Un des hommes de la photo a lui aussi ensuite témoigné comme hindou devant les journalistes étrangers. Sur Facebook, Jonathan Head a posté ces images, dans un post partagé plus de 2 000 fois. Il écrit : "Je réalise que parmi les Hindous mis en place par le gouvernement pour être filmés et interviewés le 6 septembre à Maungdaw, il y avait deux personnes qui se sont habillées comme des musulmans pour les fausses photos qu’on nous a données ". Selon lui, le "jeu" des acteurs n’est "pas convaincant" et "les femmes portent de nappes sur la tête".



"Un nettoyage ethnique"

Selon les autorités birmanes, le 25 août, 150 rebelles de l’Arakan Rohingya Salvation Army (ARSA) (soit "l’Armée du salut des Rohingya de Rakhine ") ont attaqué une vingtaine de postes de police situés dans les cantons de Maungdaw, Buthidaung et Rathedaung de l'État de Rakhine. Au moins, 59 rebelles et 12 policiers birmans ont trouvé la mort dans ces affrontements, selon les autorités. En réponse, l’armée s’en prend aux Rohingya : des villages ont été brûlés et 300 000 Roghingya ont dû fuir au Bangladesh.

Une autre image montrant le femmes portant des "nappes sur la tête" mettant le feu à une maison.

Les Rohingya sont accusés par les autorités birmanes de s’en prendre aux populations hindoues et bouddhistes, ainsi qu’aux forces de l’ordre.
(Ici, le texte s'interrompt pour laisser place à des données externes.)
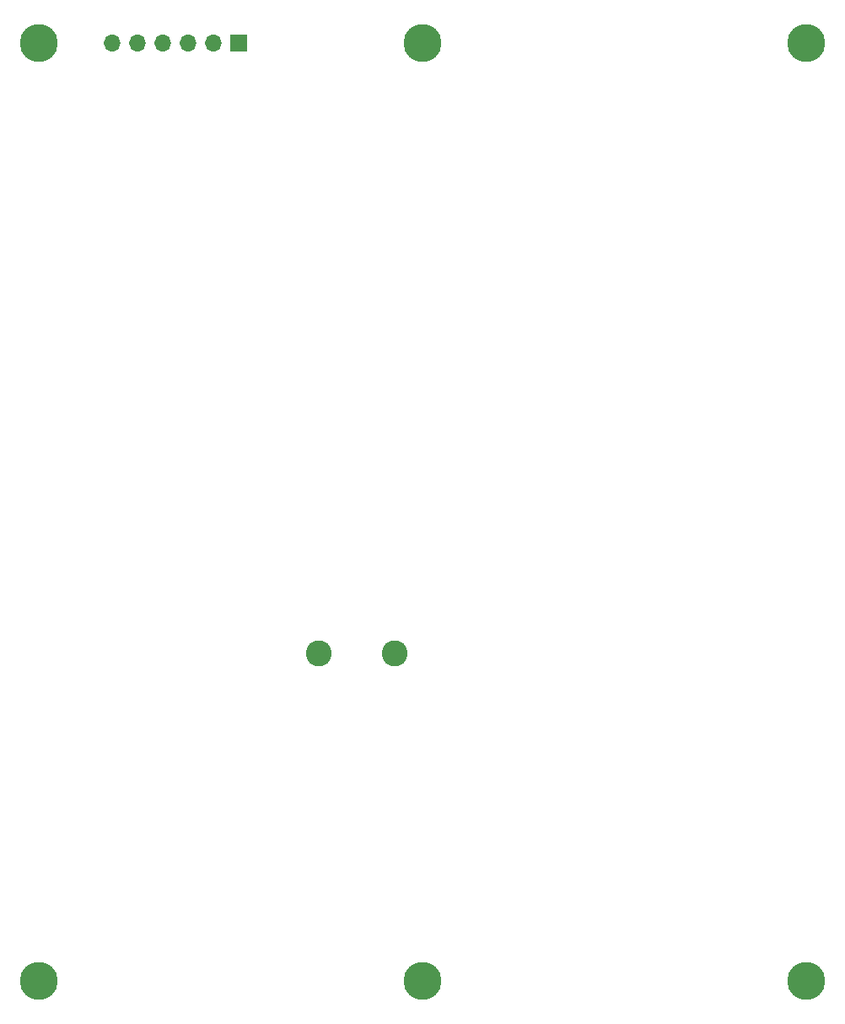
<source format=gbr>
%TF.GenerationSoftware,KiCad,Pcbnew,(6.0.5)*%
%TF.CreationDate,2022-08-19T15:48:38-07:00*%
%TF.ProjectId,Coil_Panels_XY,436f696c-5f50-4616-9e65-6c735f58592e,rev?*%
%TF.SameCoordinates,Original*%
%TF.FileFunction,Soldermask,Top*%
%TF.FilePolarity,Negative*%
%FSLAX46Y46*%
G04 Gerber Fmt 4.6, Leading zero omitted, Abs format (unit mm)*
G04 Created by KiCad (PCBNEW (6.0.5)) date 2022-08-19 15:48:38*
%MOMM*%
%LPD*%
G01*
G04 APERTURE LIST*
%ADD10C,2.600000*%
%ADD11C,3.800000*%
%ADD12R,1.700000X1.700000*%
%ADD13O,1.700000X1.700000*%
G04 APERTURE END LIST*
D10*
%TO.C,H1*%
X111942000Y-49921999D03*
D11*
X111942000Y-49921999D03*
%TD*%
D12*
%TO.C,J1*%
X131942000Y-49921999D03*
D13*
X129402000Y-49921999D03*
X126862000Y-49921999D03*
X124322000Y-49921999D03*
X121782000Y-49921999D03*
X119242000Y-49921999D03*
%TD*%
D10*
%TO.C,H5*%
X150442000Y-143921999D03*
D11*
X150442000Y-143921999D03*
%TD*%
%TO.C,H4*%
X111942000Y-143921999D03*
D10*
X111942000Y-143921999D03*
%TD*%
%TO.C,TP1*%
X139986000Y-111092000D03*
X147606000Y-111092000D03*
%TD*%
%TO.C,H2*%
X150442000Y-49921999D03*
D11*
X150442000Y-49921999D03*
%TD*%
D10*
%TO.C,H3*%
X188942000Y-49921999D03*
D11*
X188942000Y-49921999D03*
%TD*%
D10*
%TO.C,H6*%
X188942000Y-143921999D03*
D11*
X188942000Y-143921999D03*
%TD*%
M02*

</source>
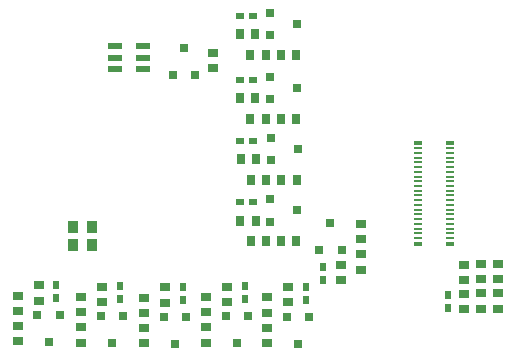
<source format=gbp>
G04*
G04 #@! TF.GenerationSoftware,Altium Limited,Altium Designer,24.6.1 (21)*
G04*
G04 Layer_Color=128*
%FSLAX44Y44*%
%MOMM*%
G71*
G04*
G04 #@! TF.SameCoordinates,378F9F08-6654-43F8-BCBF-B2BEE8DC63DC*
G04*
G04*
G04 #@! TF.FilePolarity,Positive*
G04*
G01*
G75*
%ADD17R,0.9500X0.8000*%
%ADD22R,0.9000X1.0500*%
%ADD25R,0.5000X0.7000*%
%ADD26R,0.8000X0.9500*%
%ADD56R,1.2000X0.6000*%
%ADD57R,0.7620X0.7620*%
%ADD58R,0.7000X0.5000*%
%ADD59R,0.6600X0.3200*%
%ADD60R,0.6600X0.2000*%
%ADD61R,0.7620X0.7620*%
D17*
X450500Y89500D02*
D03*
Y76500D02*
D03*
Y114500D02*
D03*
Y101500D02*
D03*
X479500Y90000D02*
D03*
Y77000D02*
D03*
X465000Y90000D02*
D03*
Y77000D02*
D03*
Y102000D02*
D03*
Y115000D02*
D03*
X479500Y102000D02*
D03*
Y115000D02*
D03*
X72750Y62500D02*
D03*
Y49500D02*
D03*
X90250Y97000D02*
D03*
Y84000D02*
D03*
X72750Y88250D02*
D03*
Y75250D02*
D03*
X237750Y280500D02*
D03*
Y293500D02*
D03*
X363415Y135750D02*
D03*
Y148750D02*
D03*
X345915Y101250D02*
D03*
Y114250D02*
D03*
X363415Y110000D02*
D03*
Y123000D02*
D03*
X283750Y61000D02*
D03*
Y48000D02*
D03*
X301250Y95500D02*
D03*
Y82500D02*
D03*
X283750Y86750D02*
D03*
Y73750D02*
D03*
X232200Y61250D02*
D03*
Y48250D02*
D03*
X249700Y95750D02*
D03*
Y82750D02*
D03*
X232200Y87000D02*
D03*
Y74000D02*
D03*
X126409D02*
D03*
Y87000D02*
D03*
X143909Y82750D02*
D03*
Y95750D02*
D03*
X126409Y48250D02*
D03*
Y61250D02*
D03*
X179918Y73580D02*
D03*
Y86580D02*
D03*
X197418Y82330D02*
D03*
Y95330D02*
D03*
X179918Y47830D02*
D03*
Y60830D02*
D03*
D22*
X135250Y130750D02*
D03*
X119250D02*
D03*
X135250Y146250D02*
D03*
X119250D02*
D03*
D25*
X436500Y77500D02*
D03*
Y88500D02*
D03*
X330915Y112000D02*
D03*
Y101000D02*
D03*
X212418Y84580D02*
D03*
Y95580D02*
D03*
X158909Y85000D02*
D03*
Y96000D02*
D03*
X105250Y86250D02*
D03*
Y97250D02*
D03*
X316250Y84750D02*
D03*
Y95750D02*
D03*
X264700Y85000D02*
D03*
Y96000D02*
D03*
D26*
X274390Y203975D02*
D03*
X261390D02*
D03*
X308890Y186475D02*
D03*
X295890D02*
D03*
X274000Y151750D02*
D03*
X261000D02*
D03*
X308500Y134250D02*
D03*
X295500D02*
D03*
X282750D02*
D03*
X269750D02*
D03*
X283140Y186475D02*
D03*
X270140D02*
D03*
X308250Y238000D02*
D03*
X295250D02*
D03*
X282500D02*
D03*
X269500D02*
D03*
X273750Y255500D02*
D03*
X260750D02*
D03*
X273750Y309500D02*
D03*
X260750D02*
D03*
X282500Y292000D02*
D03*
X269500D02*
D03*
X308250D02*
D03*
X295250D02*
D03*
D56*
X178250Y280250D02*
D03*
Y289750D02*
D03*
Y299250D02*
D03*
X155250D02*
D03*
Y289750D02*
D03*
Y280250D02*
D03*
D57*
X286000Y327550D02*
D03*
Y308500D02*
D03*
X308860Y318025D02*
D03*
Y264025D02*
D03*
X286000Y254500D02*
D03*
Y273550D02*
D03*
X309110Y160275D02*
D03*
X286250Y150750D02*
D03*
Y169800D02*
D03*
X309500Y212500D02*
D03*
X286640Y202975D02*
D03*
Y222025D02*
D03*
D58*
X271500Y324500D02*
D03*
X260500D02*
D03*
X271500Y270500D02*
D03*
X260500D02*
D03*
X272140Y218975D02*
D03*
X261140D02*
D03*
X271750Y167750D02*
D03*
X260750D02*
D03*
D59*
X438550Y132250D02*
D03*
X411450D02*
D03*
X438550Y217750D02*
D03*
X411450D02*
D03*
D60*
Y137000D02*
D03*
X438550D02*
D03*
X411450Y141000D02*
D03*
X438550D02*
D03*
X411450Y145000D02*
D03*
X438550D02*
D03*
X411450Y149000D02*
D03*
X438550D02*
D03*
X411450Y153000D02*
D03*
X438550D02*
D03*
X411450Y157000D02*
D03*
X438550D02*
D03*
X411450Y161000D02*
D03*
X438550D02*
D03*
X411450Y165000D02*
D03*
X438550D02*
D03*
X411450Y169000D02*
D03*
X438550D02*
D03*
X411450Y173000D02*
D03*
X438550D02*
D03*
X411450Y177000D02*
D03*
X438550D02*
D03*
X411450Y181000D02*
D03*
X438550D02*
D03*
X411450Y185000D02*
D03*
X438550D02*
D03*
X411450Y189000D02*
D03*
X438550D02*
D03*
X411450Y193000D02*
D03*
X438550D02*
D03*
X411450Y197000D02*
D03*
X438550D02*
D03*
X411450Y201000D02*
D03*
X438550D02*
D03*
X411450Y205000D02*
D03*
X438550D02*
D03*
X411450Y209000D02*
D03*
X438550D02*
D03*
X411450Y213000D02*
D03*
X438550D02*
D03*
D61*
X108300Y71750D02*
D03*
X89250D02*
D03*
X98775Y48890D02*
D03*
X203950Y274750D02*
D03*
X223000D02*
D03*
X213475Y297610D02*
D03*
X327865Y126500D02*
D03*
X346915D02*
D03*
X337390Y149360D02*
D03*
X319300Y70250D02*
D03*
X300250D02*
D03*
X309775Y47390D02*
D03*
X267750Y70500D02*
D03*
X248700D02*
D03*
X258225Y47640D02*
D03*
X152434D02*
D03*
X142909Y70500D02*
D03*
X161959D02*
D03*
X205943Y47220D02*
D03*
X196418Y70080D02*
D03*
X215468D02*
D03*
M02*

</source>
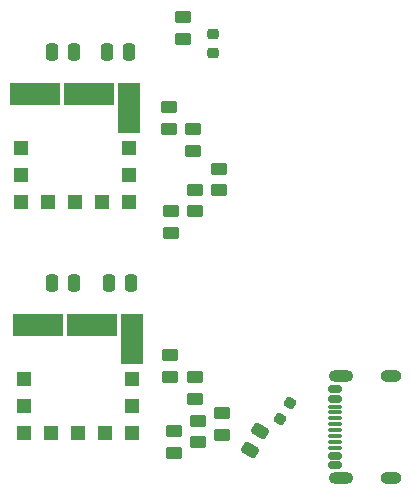
<source format=gbr>
%TF.GenerationSoftware,KiCad,Pcbnew,8.0.3*%
%TF.CreationDate,2024-06-16T21:04:04+09:00*%
%TF.ProjectId,USB_power,5553425f-706f-4776-9572-2e6b69636164,rev?*%
%TF.SameCoordinates,PX79d7e50PY830c570*%
%TF.FileFunction,Paste,Top*%
%TF.FilePolarity,Positive*%
%FSLAX46Y46*%
G04 Gerber Fmt 4.6, Leading zero omitted, Abs format (unit mm)*
G04 Created by KiCad (PCBNEW 8.0.3) date 2024-06-16 21:04:04*
%MOMM*%
%LPD*%
G01*
G04 APERTURE LIST*
G04 Aperture macros list*
%AMRoundRect*
0 Rectangle with rounded corners*
0 $1 Rounding radius*
0 $2 $3 $4 $5 $6 $7 $8 $9 X,Y pos of 4 corners*
0 Add a 4 corners polygon primitive as box body*
4,1,4,$2,$3,$4,$5,$6,$7,$8,$9,$2,$3,0*
0 Add four circle primitives for the rounded corners*
1,1,$1+$1,$2,$3*
1,1,$1+$1,$4,$5*
1,1,$1+$1,$6,$7*
1,1,$1+$1,$8,$9*
0 Add four rect primitives between the rounded corners*
20,1,$1+$1,$2,$3,$4,$5,0*
20,1,$1+$1,$4,$5,$6,$7,0*
20,1,$1+$1,$6,$7,$8,$9,0*
20,1,$1+$1,$8,$9,$2,$3,0*%
G04 Aperture macros list end*
%ADD10RoundRect,0.250000X-0.450000X0.262500X-0.450000X-0.262500X0.450000X-0.262500X0.450000X0.262500X0*%
%ADD11RoundRect,0.250000X0.450000X-0.262500X0.450000X0.262500X-0.450000X0.262500X-0.450000X-0.262500X0*%
%ADD12RoundRect,0.150000X0.425000X-0.150000X0.425000X0.150000X-0.425000X0.150000X-0.425000X-0.150000X0*%
%ADD13RoundRect,0.075000X0.500000X-0.075000X0.500000X0.075000X-0.500000X0.075000X-0.500000X-0.075000X0*%
%ADD14O,2.100000X1.000000*%
%ADD15O,1.800000X1.000000*%
%ADD16RoundRect,0.250000X-0.250000X-0.475000X0.250000X-0.475000X0.250000X0.475000X-0.250000X0.475000X0*%
%ADD17RoundRect,0.250000X0.250000X0.475000X-0.250000X0.475000X-0.250000X-0.475000X0.250000X-0.475000X0*%
%ADD18RoundRect,0.218750X0.112544X-0.317568X0.331294X0.061318X-0.112544X0.317568X-0.331294X-0.061318X0*%
%ADD19R,1.143000X1.143000*%
%ADD20R,4.191000X1.905000*%
%ADD21R,1.905000X4.191000*%
%ADD22RoundRect,0.250000X-0.258461X0.452332X-0.520961X-0.002332X0.258461X-0.452332X0.520961X0.002332X0*%
%ADD23RoundRect,0.218750X-0.256250X0.218750X-0.256250X-0.218750X0.256250X-0.218750X0.256250X0.218750X0*%
G04 APERTURE END LIST*
D10*
%TO.C,R9*%
X21138318Y39767082D03*
X21138318Y37942082D03*
%TD*%
D11*
%TO.C,R2*%
X23627518Y11424482D03*
X23627518Y13249482D03*
%TD*%
%TO.C,R1*%
X21595518Y10511982D03*
X21595518Y12336982D03*
%TD*%
%TO.C,R7*%
X23373518Y30982482D03*
X23373518Y32807482D03*
%TD*%
D12*
%TO.C,J4*%
X35187518Y9494482D03*
X35187518Y10294482D03*
D13*
X35187518Y11444482D03*
X35187518Y12444482D03*
X35187518Y12944482D03*
X35187518Y13944482D03*
D12*
X35187518Y15094482D03*
X35187518Y15894482D03*
X35187518Y15894482D03*
X35187518Y15094482D03*
D13*
X35187518Y14444482D03*
X35187518Y13444482D03*
X35187518Y11944482D03*
X35187518Y10944482D03*
D12*
X35187518Y10294482D03*
X35187518Y9494482D03*
D14*
X35762518Y8374482D03*
D15*
X39942518Y8374482D03*
D14*
X35762518Y17014482D03*
D15*
X39942518Y17014482D03*
%TD*%
D16*
%TO.C,C1*%
X11247518Y24886482D03*
X13147518Y24886482D03*
%TD*%
D17*
%TO.C,C10*%
X17785518Y44444482D03*
X15885518Y44444482D03*
%TD*%
D10*
%TO.C,R10*%
X23170318Y37940182D03*
X23170318Y36115182D03*
%TD*%
D18*
%TO.C,D1*%
X30599767Y13409486D03*
X31387269Y14773478D03*
%TD*%
D19*
%TO.C,MD2*%
X8641518Y36316482D03*
D20*
X9784518Y40888482D03*
X14356518Y40888482D03*
D21*
X17785518Y39745482D03*
D19*
X17785518Y36316482D03*
X17785518Y31744482D03*
X13213518Y31744482D03*
X10927518Y31744482D03*
X8641518Y31744482D03*
X8641518Y34030482D03*
X17785518Y34030482D03*
X15499518Y31744482D03*
%TD*%
D22*
%TO.C,R11*%
X28909768Y12341730D03*
X27997268Y10761234D03*
%TD*%
D17*
%TO.C,C5*%
X17973518Y24886482D03*
X16073518Y24886482D03*
%TD*%
D19*
%TO.C,MD1*%
X8895518Y16758482D03*
D20*
X10038518Y21330482D03*
X14610518Y21330482D03*
D21*
X18039518Y20187482D03*
D19*
X18039518Y16758482D03*
X18039518Y12186482D03*
X13467518Y12186482D03*
X11181518Y12186482D03*
X8895518Y12186482D03*
X8895518Y14472482D03*
X18039518Y14472482D03*
X15753518Y12186482D03*
%TD*%
D10*
%TO.C,R4*%
X21290718Y18813982D03*
X21290718Y16988982D03*
%TD*%
%TO.C,R5*%
X23373518Y16908982D03*
X23373518Y15083982D03*
%TD*%
D23*
%TO.C,D2*%
X24897518Y45993982D03*
X24897518Y44418982D03*
%TD*%
D11*
%TO.C,R3*%
X25659518Y12035982D03*
X25659518Y13860982D03*
%TD*%
%TO.C,R6*%
X21341518Y29157482D03*
X21341518Y30982482D03*
%TD*%
%TO.C,R8*%
X25405518Y32760482D03*
X25405518Y34585482D03*
%TD*%
%TO.C,R12*%
X22357518Y45563982D03*
X22357518Y47388982D03*
%TD*%
D16*
%TO.C,C2*%
X11247518Y44444482D03*
X13147518Y44444482D03*
%TD*%
M02*

</source>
Si ces photos sont clairement truquées, elles ne permettent cependant pas de contredire globalement ces accusations.

Le Haut-commissaire des Nations Unies aux droits de l’homme, le Jordanien Zeid Ra'ad Al Hussein, a estimé le 11 septembre devant le Conseil des droits de l’homme de l’ONU que l’opération militaire de gouvernement birman était "un cas d’école de nettoyage ethnique".